The Personalist Project
Accessed on January 26, 2020 - 1:50:24
The other night, watching an episode of Downton Abbey with Jules, I was struck by something the housekeeper, Mrs. Hughes, said. Someone she'd been helping had come to a hard decision about her future and was seeking reassurance from Mrs. Hughes that she was doing right. "It's not for me to have an opinion about that," said Mrs. Hughes.
It wasn't indifference; it wasn't false humility. It was, rather, conscientious self-restraint, and it cost her some effort to exercise it. It was an expression of a value that I think has been almost completely lost in our culture—the idea that I ought to try not to form, nevermind express, opinions about matters that are—objectively—none of my concern. That idea has a corrollary: I can wrong another person by forming or expressing an opinion about what he should do in a given prudential matter. (I am of course speaking of matters where there is no absolute right or wrong at stake.)
Is anyone taught this anymore? I wasn't. I wish I had been. I know that I have hurt people I care about by my inappropriate opinions and unwanted advice. I'm also conscious of having been hurt by others' opinions about me and my life. I don't mean hurt in the subjective sense of "feeling hurt"—the way a child feels hurt when she's scolded for naughtiness. I mean it in the sense of being wronged. It's not only the wrong of being misjudged (though there's that too), but another person has encroached on my domain in a way that disrespects and interferes with my right and responsibility to judge for myself in matters of my own concern.
The point connects with two other things I read today. The first is Karol Wojtyla's analysis of shame, in his book Love and Responsibility. He speaks about the way sexual shame is bound up with personal existence. It has to do with the mysteriously reality of our inwardness and our inviolability as individuals.
We see clearly here the intimate connection between the phenomenon of shame and the nature of the person. The person is its own master (sui juris); no-one else except God the Creator has or can have any proprietorial right in relation to it. It is its own property, it has the power of self determination, and no-one can encroach upon its independence. No-one can take possession of the person unless the person permits this, makes a gift of itself in love. This objective inalienability (alteri incommunicabilitas) and inviolability of the person finds expression precisely in the experience of sexual shame. The experience of shame is a natural reflection of the essential nature of the person. [Emphasis in the original]
A little later in the text, Wojtyla reminds us that one reason for sexual modesty is the "realization that a person of the other sex must not be regarded (even in one's private thoughts) as an object of use."
It's not enough that I don't act out my objectivizing of the other; I must refrain from even thinking of him in that way. As I see it, this corresponds to the responsibility not to form opinions about what others should do in prudential matters. It belongs to the nature of the person that he has a inward, spiritual terrain that is exclusively his own, for which he is responsible, and about which we are entirely unentitled to judge.
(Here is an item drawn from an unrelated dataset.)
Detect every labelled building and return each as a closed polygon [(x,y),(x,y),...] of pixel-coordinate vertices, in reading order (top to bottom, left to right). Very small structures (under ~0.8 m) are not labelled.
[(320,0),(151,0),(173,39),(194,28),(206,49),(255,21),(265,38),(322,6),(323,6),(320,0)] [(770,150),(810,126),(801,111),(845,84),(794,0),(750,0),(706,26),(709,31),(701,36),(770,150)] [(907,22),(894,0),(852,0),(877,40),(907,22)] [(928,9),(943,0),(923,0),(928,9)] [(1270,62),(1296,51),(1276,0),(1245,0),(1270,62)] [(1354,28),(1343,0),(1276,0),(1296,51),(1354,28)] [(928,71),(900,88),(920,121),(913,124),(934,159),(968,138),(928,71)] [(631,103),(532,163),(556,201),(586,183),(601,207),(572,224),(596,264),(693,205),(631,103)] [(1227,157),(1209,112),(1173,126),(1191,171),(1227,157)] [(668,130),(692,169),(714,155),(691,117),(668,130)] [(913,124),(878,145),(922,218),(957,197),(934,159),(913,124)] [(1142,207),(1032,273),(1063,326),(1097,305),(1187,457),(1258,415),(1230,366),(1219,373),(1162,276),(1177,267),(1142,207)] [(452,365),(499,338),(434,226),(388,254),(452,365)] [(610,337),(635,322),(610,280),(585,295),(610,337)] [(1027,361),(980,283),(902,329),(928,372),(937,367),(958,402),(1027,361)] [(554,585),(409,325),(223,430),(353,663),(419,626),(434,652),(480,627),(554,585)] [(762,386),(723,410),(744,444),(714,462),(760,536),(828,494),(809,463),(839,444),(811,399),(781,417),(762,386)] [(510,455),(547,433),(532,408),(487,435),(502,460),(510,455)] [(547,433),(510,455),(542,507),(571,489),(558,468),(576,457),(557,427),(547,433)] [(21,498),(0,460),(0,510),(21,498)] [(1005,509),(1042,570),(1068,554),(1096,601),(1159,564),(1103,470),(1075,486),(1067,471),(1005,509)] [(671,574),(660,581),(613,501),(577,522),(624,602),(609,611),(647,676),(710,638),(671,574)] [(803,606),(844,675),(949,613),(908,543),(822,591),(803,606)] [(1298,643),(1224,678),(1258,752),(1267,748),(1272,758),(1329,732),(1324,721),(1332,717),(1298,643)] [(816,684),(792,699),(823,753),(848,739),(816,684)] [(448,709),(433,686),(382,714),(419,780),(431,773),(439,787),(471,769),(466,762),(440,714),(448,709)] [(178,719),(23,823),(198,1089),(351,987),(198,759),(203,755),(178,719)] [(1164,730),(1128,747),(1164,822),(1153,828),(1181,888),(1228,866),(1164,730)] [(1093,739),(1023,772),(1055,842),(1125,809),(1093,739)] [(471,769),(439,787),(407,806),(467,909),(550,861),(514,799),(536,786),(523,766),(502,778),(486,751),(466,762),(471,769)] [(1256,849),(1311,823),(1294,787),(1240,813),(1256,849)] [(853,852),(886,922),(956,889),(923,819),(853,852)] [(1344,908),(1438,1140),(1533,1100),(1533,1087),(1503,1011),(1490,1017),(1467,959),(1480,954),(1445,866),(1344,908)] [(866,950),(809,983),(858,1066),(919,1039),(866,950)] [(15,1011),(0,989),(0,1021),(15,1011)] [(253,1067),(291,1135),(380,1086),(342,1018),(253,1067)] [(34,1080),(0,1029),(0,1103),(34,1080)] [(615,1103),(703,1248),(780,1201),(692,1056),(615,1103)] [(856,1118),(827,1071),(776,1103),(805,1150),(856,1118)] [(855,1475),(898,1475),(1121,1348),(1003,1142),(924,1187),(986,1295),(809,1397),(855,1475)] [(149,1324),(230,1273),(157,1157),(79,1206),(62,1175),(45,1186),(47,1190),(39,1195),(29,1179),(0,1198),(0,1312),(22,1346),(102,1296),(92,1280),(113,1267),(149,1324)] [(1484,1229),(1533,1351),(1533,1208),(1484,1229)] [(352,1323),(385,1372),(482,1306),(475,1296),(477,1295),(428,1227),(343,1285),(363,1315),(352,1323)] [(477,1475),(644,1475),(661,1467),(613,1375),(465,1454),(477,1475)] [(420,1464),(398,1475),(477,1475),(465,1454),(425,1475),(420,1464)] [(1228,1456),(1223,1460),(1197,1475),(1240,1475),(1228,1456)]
If we do judge, we commit an impertinence. And, worse, we may make that person's task of judging well and properly much harder and more complicated than it ought to have been.
The second thing I read was an essay on Simone Weil by Marie Meaney, which is not yet published. (We mean to publish it soon!) It included a paragraph on Weil's analysis of the problem of force, which has plagued human relations since the fall.
Force unfortunately does not only affect human beings in terms of their external (and often internal liberty), but also in the way they read the universe. Lecture, reading, was an idea Weil was in the process of developing, but was unable to complete. We tend to read the universe like others do, are pressured unwittingly into this common reading by current ideologies and/or by a tyrant who imposes his vision on us; or, if we have force on our side, we will make others read reality the way we want them through manipulation, peer-pressure etc. We tend to categorize others and reality as a whole according to our hard-hearted prejudices. However, it takes a non-lecture (a non-reading), a stepping back, a withholding of judgment to achieve an adequate and just perception of reality. This is not merely an epistemological question, but means embracing the Cross; for it implies, for example, not holding the other responsible for his affliction and thus sharing in his pain; it means not judging another though he may be extremely annoying; it means humbly acknowledging one’s limitations and letting oneself be stripped of one’s fantasies, when we prefer to live “in a dream world populated by our fictions”; it means letting go of our idols which cover up the emptiness inside of us. It implies sanctity, the ultimate revelation of the supernatural within a mere human being. In the final analysis, the answer to what Weil’s diagnosed as a deep spiritual crisis of her time was personal conversion, or retournement, as she preferred to say. Therefore she thought that the world desperately needed saints, like a plague-stricken city needs doctors.
Jules could add a beautiful passage from Guardini about how the first act of love is not a moving toward but a stepping back.